* PROMPT: Starting with the line that includes "Membran Neutrox Gamma –", write out every remaining line of the records below exactly as it appears, leaving out any images.

* GIVEN ENTRIES:
* * * * *
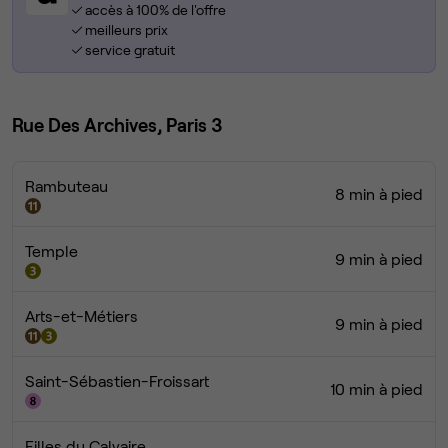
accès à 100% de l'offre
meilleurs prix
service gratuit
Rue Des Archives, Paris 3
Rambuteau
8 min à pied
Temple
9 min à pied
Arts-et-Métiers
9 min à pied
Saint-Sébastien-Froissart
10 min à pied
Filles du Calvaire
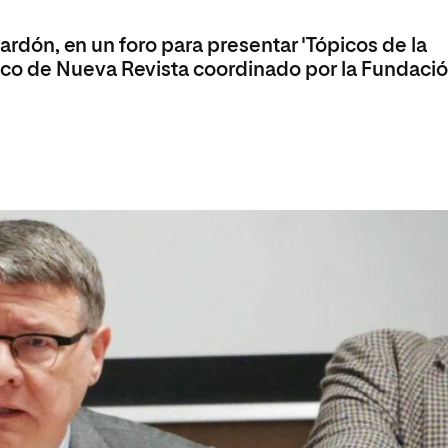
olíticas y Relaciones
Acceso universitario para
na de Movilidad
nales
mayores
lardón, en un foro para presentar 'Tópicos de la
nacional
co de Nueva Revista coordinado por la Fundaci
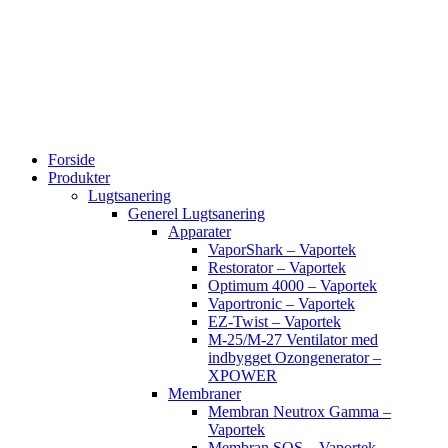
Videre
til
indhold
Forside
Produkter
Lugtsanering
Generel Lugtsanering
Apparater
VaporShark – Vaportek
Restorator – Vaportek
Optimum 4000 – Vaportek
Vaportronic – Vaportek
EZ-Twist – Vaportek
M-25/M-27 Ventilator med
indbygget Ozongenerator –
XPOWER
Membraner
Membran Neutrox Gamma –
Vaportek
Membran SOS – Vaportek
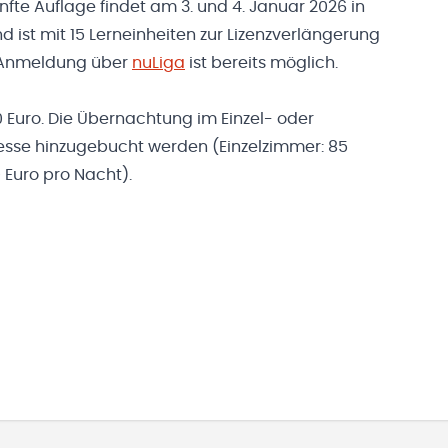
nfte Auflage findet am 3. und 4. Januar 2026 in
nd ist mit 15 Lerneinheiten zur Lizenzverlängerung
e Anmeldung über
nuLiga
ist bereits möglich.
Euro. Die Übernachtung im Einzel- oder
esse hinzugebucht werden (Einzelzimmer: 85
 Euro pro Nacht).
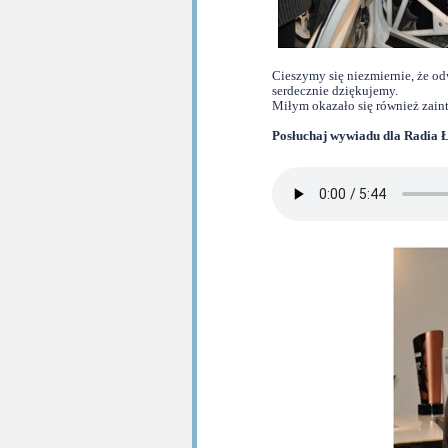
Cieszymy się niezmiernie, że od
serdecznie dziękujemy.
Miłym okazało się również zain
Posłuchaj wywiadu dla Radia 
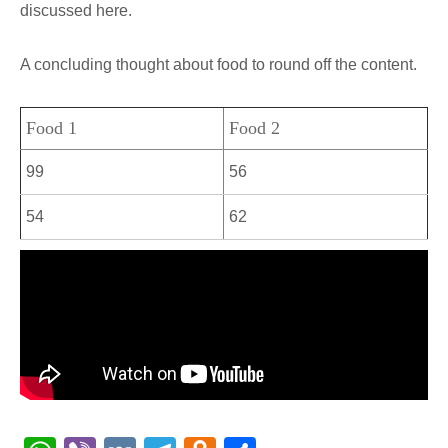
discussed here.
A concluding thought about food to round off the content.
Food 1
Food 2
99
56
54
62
* * * * *
* FINAL ANSWER:
Membran Neutrox Gamma –
Vaportek
Membran SOS – Vaportek
nfte Auflage findet am 3. und 4. Januar 2026 in
nd ist mit 15 Lerneinheiten zur Lizenzverlängerung
e Anmeldung über
nuLiga
ist bereits möglich.
Euro. Die Übernachtung im Einzel- oder
esse hinzugebucht werden (Einzelzimmer: 85
 Euro pro Nacht).
Cieszymy się niezmiernie, że od
serdecznie dziękujemy.
Miłym okazało się również zain
Posłuchaj wywiadu dla Radia 
discussed here.
A concluding thought about food to round off the content.
Food 1
Food 2
99
56
54
62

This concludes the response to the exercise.